Directions> Your job with the data below: print everything from the line that holds "- Posts (like Recipe images)." down to the line that holds "- We will develop", ends included, exactly, and nothing else.

Material shown>
◆ ◆ ◆ ◆

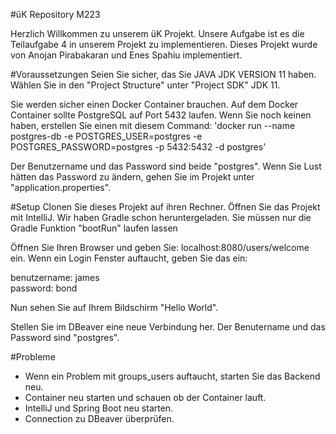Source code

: #üK Repository M223

Herzlich Willkommen zu unserem üK Projekt. Unsere Aufgabe ist es die Teilaufgabe 4 in unserem Projekt zu implementieren.
Dieses Projekt wurde von Anojan Pirabakaran und Enes Spahiu implementiert.

#Voraussetzungen
Seien Sie sicher, das Sie JAVA JDK VERSION 11 haben.
Wählen Sie in den "Project Structure" unter "Project SDK" JDK 11.

Sie werden sicher einen Docker Container brauchen. Auf dem Docker Container sollte PostgreSQL auf Port 5432 laufen.
Wenn Sie noch keinen haben, erstellen Sie einen mit diesem Command:
'docker run --name postgres-db -e POSTGRES_USER=postgres -e POSTGRES_PASSWORD=postgres -p 5432:5432 -d postgres'

Der Benutzername und das Password sind beide "postgres".
Wenn Sie Lust hätten das Password zu ändern, gehen Sie im Projekt unter "application.properties".

#Setup
Clonen Sie dieses Projekt auf ihren Rechner. Öffnen Sie das Projekt mit IntelliJ.
Wir haben Gradle schon heruntergeladen. Sie müssen nur die Gradle Funktion "bootRun" laufen lassen

Öffnen Sie Ihren Browser und geben Sie: localhost:8080/users/welcome ein.
Wenn ein Login Fenster auftaucht, geben Sie das ein:


benutzername: james     
password: bond

Nun sehen Sie auf Ihrem Bildschirm "Hello World".

Stellen Sie im DBeaver eine neue Verbindung her.
Der Benutername und das Password sind "postgres".

#Probleme
- Wenn ein Problem mit groups_users auftaucht, starten Sie das Backend neu.
- Container neu starten und schauen ob der Container lauft.
- IntelliJ und Spring Boot neu starten.
- Connection zu DBeaver überprüfen.

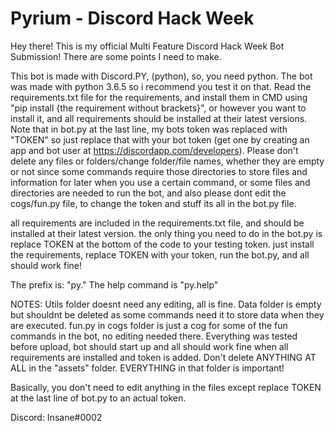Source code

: # Pyrium - Discord Hack Week

Hey there! This is my official Multi Feature Discord Hack Week Bot Submission! There are some points I need to make.

This bot is made with Discord.PY, (python), so, you need python. The bot was made with python 3.6.5 so i recommend you test it on that. Read the requirements.txt file for the requirements, and install them in CMD using 
"pip install {the requirement without brackets}", or however you want to install it, and all requirements should be installed at their latest versions. Note that in bot.py at the last line, my bots token was replaced with "TOKEN" so just replace that with your bot token (get one by creating an app and bot user at https://discordapp.com/developers). Please don't delete any files or folders/change folder/file names, whether they are empty or not since some commands require those directories to store files and information for later when you use a certain command, or some files and directories are needed to run the bot, and also please dont edit the cogs/fun.py file, to change the token and stuff its all in the bot.py file.
  
  all requirements are included in the requirements.txt file, and should be installed at their latest version. the only thing you need to do in the bot.py is replace TOKEN at the bottom of the code to your testing token. just install the requirements, replace TOKEN with your token, run the bot.py, and all should work fine!

The prefix is: "py."
The help command is "py.help"


NOTES:
Utils folder doesnt need any editing, all is fine.
Data folder is empty but shouldnt be deleted as some commands need it to store data when they are executed.
fun.py in cogs folder is just a cog for some of the fun commands in the bot, no editing needed there.
Everything was tested before upload, bot should start up and all should work fine when all requirements are installed and token is added.
Don't delete ANYTHING AT ALL in the "assets" folder. EVERYTHING in that folder is important!

Basically, you don't need to edit anything in the files except replace TOKEN at the last line of bot.py to an actual token.

Discord: Insane#0002
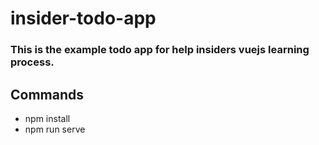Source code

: # insider-todo-app
### This is the example todo app for help insiders vuejs learning process.
## Commands
  - npm install 
  - npm run serve
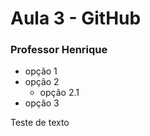 # Aula 3 - GitHub 
### Professor Henrique

- opção 1
- opção 2
  - opção 2.1
- opção 3

Teste de texto
  
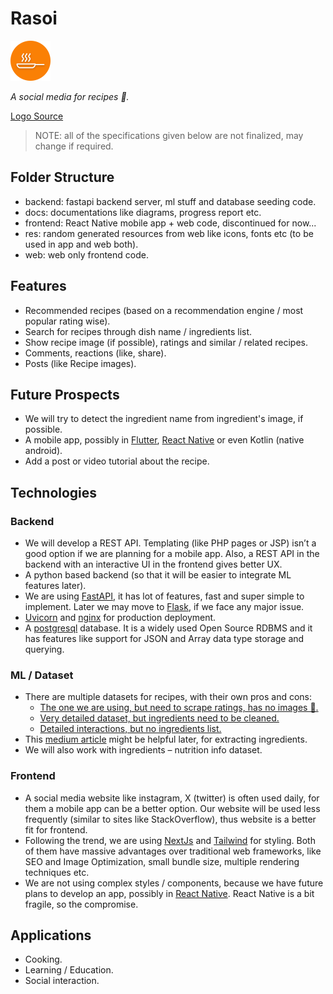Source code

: # Rasoi

<img src='web/public/icon-512.png' width="64">

_A social media for recipes 🍳._

[Logo Source](https://www.flaticon.com/free-icon/frying-pan_1222796?term=frying+pan&related_id=1222796)

> NOTE: all of the specifications given below are not finalized, may change if required.

## Folder Structure

- backend: fastapi backend server, ml stuff and database seeding code.
- docs: documentations like diagrams, progress report etc.
- frontend: React Native mobile app + web code, discontinued for now...
- res: random generated resources from web like icons, fonts etc (to be used in app and web both).
- web: web only frontend code.

## Features

- Recommended recipes (based on a recommendation engine / most popular rating wise).
- Search for recipes through dish name / ingredients list.
- Show recipe image (if possible), ratings and similar / related recipes.
- Comments, reactions (like, share).
- Posts (like Recipe images).

## Future Prospects

- We will try to detect the ingredient name from ingredient's image, if possible.
- A mobile app, possibly in [Flutter](https://flutter.dev/), [React Native](https://reactnative.dev/) or even Kotlin (native android).
- Add a post or video tutorial about the recipe.

## Technologies

### Backend

- We will develop a REST API. Templating (like PHP pages or JSP) isn’t a good option if we are planning for a mobile app. Also, a REST API in the backend with an interactive UI in the frontend gives better UX.
- A python based backend (so that it will be easier to integrate ML features later).
- We are using [FastAPI](https://fastapi.tiangolo.com/), it has lot of features, fast and super simple to implement. Later we may move to [Flask](https://flask.palletsprojects.com/en/3.0.x/), if we face any major issue.
- [Uvicorn](https://www.uvicorn.org/) and [nginx](https://nginx.org/en/) for production deployment.
- A [postgresql](https://www.postgresql.org/) database. It is a widely used Open Source RDBMS and it has features like support for JSON and Array data type storage and querying.

### ML / Dataset

- There are multiple datasets for recipes, with their own pros and cons:
  - [The one we are using, but need to scrape ratings, has no images 🙁.](https://www.kaggle.com/datasets/paultimothymooney/recipenlg/data)
  - [Very detailed dataset, but ingredients need to be cleaned.](https://eightportions.com/datasets/Recipes/)
  - [Detailed interactions, but no ingredients list.](https://www.kaggle.com/datasets/shuyangli94/food-com-recipes-and-user-interactions?select=RAW_recipes.csv)
- This [medium article](https://towardsdatascience.com/building-a-recipe-recommendation-system-297c229dda7b) might be helpful later, for extracting ingredients.
- We will also work with ingredients – nutrition info dataset.

### Frontend

- A social media website like instagram, X (twitter) is often used daily, for them a mobile app can be a better option. Our website will be used less frequently (similar to sites like StackOverflow), thus website is a better fit for frontend.
- Following the trend, we are using [NextJs](https://nextjs.org/) and [Tailwind](https://tailwindcss.com/) for styling. Both of them have massive advantages over traditional web frameworks, like SEO and Image Optimization, small bundle size, multiple rendering techniques etc.
- We are not using complex styles / components, because we have future plans to develop an app, possibly in [React Native](https://reactnative.dev/). React Native is a bit fragile, so the compromise.

## Applications

- Cooking.
- Learning / Education.
- Social interaction.
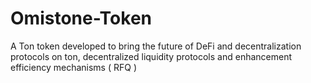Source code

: # Omistone-Token
A Ton token developed to bring the future of DeFi and decentralization protocols on ton, decentralized liquidity protocols and enhancement efficiency mechanisms ( RFQ )
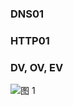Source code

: ### DNS01

### HTTP01

### DV, OV, EV

![图 1](https://i.loli.net/2021/10/02/vbLn7Xw4SxVKNac.png)  

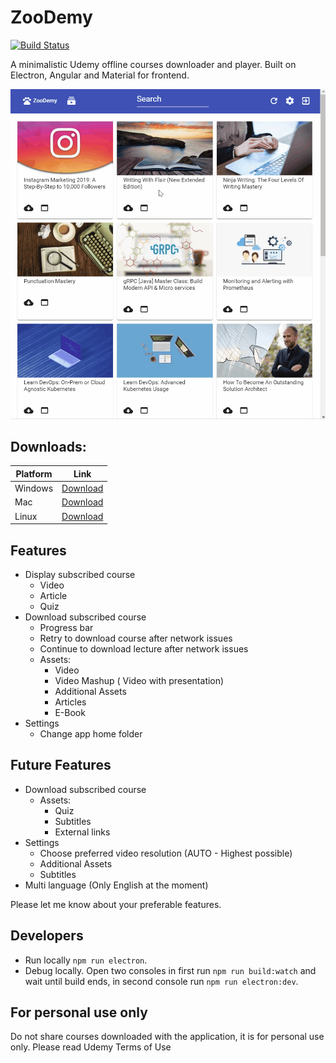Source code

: # ZooDemy

[![Build Status](https://travis-ci.org/alexcibotari/zoodemy.svg?branch=master)](https://travis-ci.org/alexcibotari/zoodemy)

A minimalistic Udemy offline courses downloader and player. Built on Electron, Angular and Material for frontend.

![Video](zoodemy.gif)

## Downloads:

| Platform | Link|
| --- | --- |
| Windows | [Download](https://github.com/alexcibotari/zoodemy/releases/download/0.2.0/ZooDemy.Setup.0.2.0.exe)|
| Mac | [Download](https://github.com/alexcibotari/zoodemy/releases/download/0.2.0/ZooDemy-0.2.0-mac.zip)|
| Linux | [Download](https://github.com/alexcibotari/zoodemy/releases/download/0.2.0/ZooDemy.0.2.0.AppImage)|


## Features

- Display subscribed course
  - Video
  - Article
  - Quiz
- Download subscribed course
  - Progress bar
  - Retry to download course after network issues 
  - Continue to download lecture after network issues
  - Assets:
    - Video
    - Video Mashup ( Video with presentation)
    - Additional Assets
    - Articles
    - E-Book
- Settings
  - Change app home folder

## Future Features

- Download subscribed course
  - Assets:
    - Quiz
    - Subtitles
    - External links
- Settings
  - Choose preferred video resolution (AUTO - Highest possible)
  - Additional Assets
  - Subtitles
- Multi language (Only English at the moment)
  
Please let me know about your preferable features.

## Developers

- Run locally ``npm run electron``.
- Debug locally. Open two consoles in first run ``npm run build:watch`` and wait until build ends, in second console run ``npm run electron:dev``.

## For personal use only
Do not share courses downloaded with the application, it is for personal use only.
Please read Udemy Terms of Use
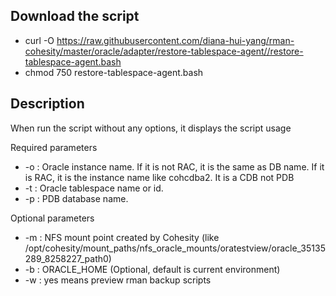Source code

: ## Download the script
- curl -O https://raw.githubusercontent.com/diana-hui-yang/rman-cohesity/master/oracle/adapter/restore-tablespace-agent//restore-tablespace-agent.bash
- chmod 750 restore-tablespace-agent.bash

## Description
When run the script without any options, it displays the script usage

Required parameters

- -o : Oracle instance name. If it is not RAC, it is the same as DB name. If it is RAC, it is the instance name like cohcdba2. It is a CDB not PDB
- -t : Oracle tablespace name or id.
- -p : PDB database name.

 
Optional parameters
- -m : NFS mount point created by Cohesity (like /opt/cohesity/mount_paths/nfs_oracle_mounts/oratestview/oracle_35135289_8258227_path0)
- -b : ORACLE_HOME (Optional, default is current environment)
- -w : yes means preview rman backup scripts
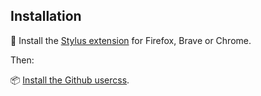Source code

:

## Installation

🎨 Install the [Stylus extension](https://github.com/openstyles/stylus#releases) for Firefox, Brave or Chrome.

Then:

📦 [Install the Github usercss](https://raw.githubusercontent.com/dundalek/userstyles/master/styles/github.user.css).

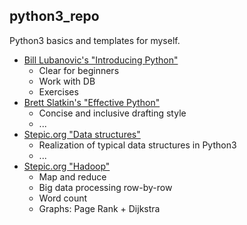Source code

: ## python3_repo
Python3 basics and templates for myself.

* [Bill Lubanovic's "Introducing Python"](http://shop.oreilly.com/product/0636920028659.do) 
  * Clear for beginners
  * Work with DB
  * Exercises
* [Brett Slatkin's "Effective Python"](https://www.amazon.com/Effective-Python-Specific-Software-Development/dp/0134034287)
  * Concise and inclusive drafting style
  * ...
* [Stepic.org "Data structures"](https://stepik.org/course/%D0%90%D0%BB%D0%B3%D0%BE%D1%80%D0%B8%D1%82%D0%BC%D1%8B-%D1%82%D0%B5%D0%BE%D1%80%D0%B8%D1%8F-%D0%B8-%D0%BF%D1%80%D0%B0%D0%BA%D1%82%D0%B8%D0%BA%D0%B0-%D0%A1%D1%82%D1%80%D1%83%D0%BA%D1%82%D1%83%D1%80%D1%8B-%D0%B4%D0%B0%D0%BD%D0%BD%D1%8B%D1%85-1547/syllabus)
  * Realization of typical data structures in Python3
  * ...
* [Stepic.org "Hadoop"](https://stepik.org/course/Hadoop-%D0%A1%D0%B8%D1%81%D1%82%D0%B5%D0%BC%D0%B0-%D0%B4%D0%BB%D1%8F-%D0%BE%D0%B1%D1%80%D0%B0%D0%B1%D0%BE%D1%82%D0%BA%D0%B8-%D0%B1%D0%BE%D0%BB%D1%8C%D1%88%D0%B8%D1%85-%D0%BE%D0%B1%D1%8A%D0%B5%D0%BC%D0%BE%D0%B2-%D0%B4%D0%B0%D0%BD%D0%BD%D1%8B%D1%85-150/syllabus)
    * Map and reduce
    * Big data processing row-by-row
    * Word count
    * Graphs: Page Rank + Dijkstra
 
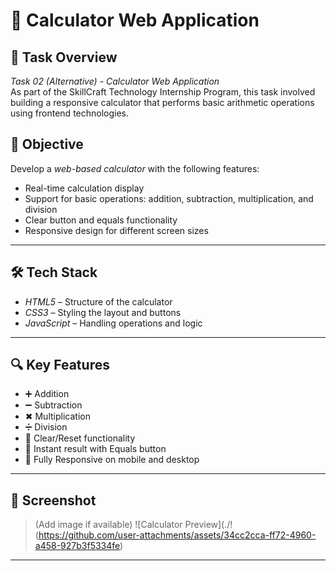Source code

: # 🧮 Calculator Web Application

## 📌 Task Overview

*Task 02 (Alternative) - Calculator Web Application*  
As part of the SkillCraft Technology Internship Program, this task involved building a responsive calculator that performs basic arithmetic operations using frontend technologies.

## 🎯 Objective

Develop a *web-based calculator* with the following features:

- Real-time calculation display  
- Support for basic operations: addition, subtraction, multiplication, and division  
- Clear button and equals functionality  
- Responsive design for different screen sizes

---

## 🛠 Tech Stack

- *HTML5* – Structure of the calculator  
- *CSS3* – Styling the layout and buttons  
- *JavaScript* – Handling operations and logic

---

## 🔍 Key Features

- ➕ Addition  
- ➖ Subtraction  
- ✖ Multiplication  
- ➗ Division  
- 🧼 Clear/Reset functionality  
- 🟰 Instant result with Equals button  
- 📱 Fully Responsive on mobile and desktop

---

## 📸 Screenshot

> (Add image if available)
> ![Calculator Preview](./!(https://github.com/user-attachments/assets/34cc2cca-ff72-4960-a458-927b3f5334fe)


---
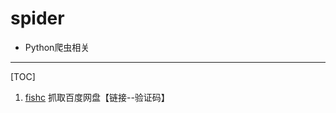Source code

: # spider
- Python爬虫相关

------------------------------------------------------
[TOC]

1. [fishc](https://github.com/CalmtMoonlight/spider/tree/master/fishc)    抓取百度网盘【链接--验证码】

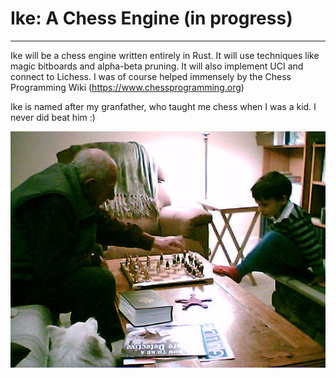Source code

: # Ike: A Chess Engine (in progress)

---

Ike will be a chess engine written entirely in Rust. It will use techniques like magic bitboards and alpha-beta pruning. 
It will also implement UCI and connect to Lichess.
I was of course helped immensely by the Chess Programming Wiki (https://www.chessprogramming.org)

Ike is named after my granfather, who taught me chess when I was a kid. I never did beat him :)

![Photo of Ike (my Pop-Pop) and me](ike_and_me.jpg)




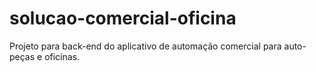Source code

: # solucao-comercial-oficina
Projeto para back-end do aplicativo de automação comercial para auto-peças e oficinas.
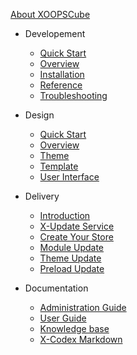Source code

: [<span class="iconify" data-icon="mdi:cube-outline"></span> About XOOPSCube](/en/about.md)

- Developement
  - [Quick Start](/en/quick-start.md)
  - [Overview](/en/development/)
  - [Installation](/en/development/installation.md)
  - [Reference](/en/development/reference.md)
  - [Troubleshooting](/en/development/debug.md)


- Design
  - [Quick Start](/en/quick-start.md)
  - [Overview](/en/design/overview.md)
  - [Theme](/en/design/theme/)
  - [Template](/en/design/template/)
  - [User Interface](/en/design/user-interface/)

- Delivery
  - [Introduction](/en/delivery/)
  - [X-Update Service](/en/delivery/setup-x-update.md)
  - [Create Your Store](/en/delivery/setup-x-store.md)
  - [Module Update](/en/delivery/update-module.md)
  - [Theme Update](/en/delivery/update-theme.md)
  - [Preload Update](/en/delivery/update-preload.md)

- Documentation
  - [Administration Guide](/en/administration.md)
  - [User Guide](/en/user-guide.md)
  - [Knowledge base](/en/knowledge-base.md)
  - [X-Codex Markdown](/en/markdown/)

◆ ◆ ◆ ◆

Task result>
- Posts (like Recipe images).

## Future Prospects

- We will try to detect the ingredient name from ingredient's image, if possible.
- A mobile app, possibly in [Flutter](https://flutter.dev/), [React Native](https://reactnative.dev/) or even Kotlin (native android).
- Add a post or video tutorial about the recipe.

## Technologies

### Backend

- We will develop a REST API. Templating (like PHP pages or JSP) isn’t a good option if we are planning for a mobile app. Also, a REST API in the backend with an interactive UI in the frontend gives better UX.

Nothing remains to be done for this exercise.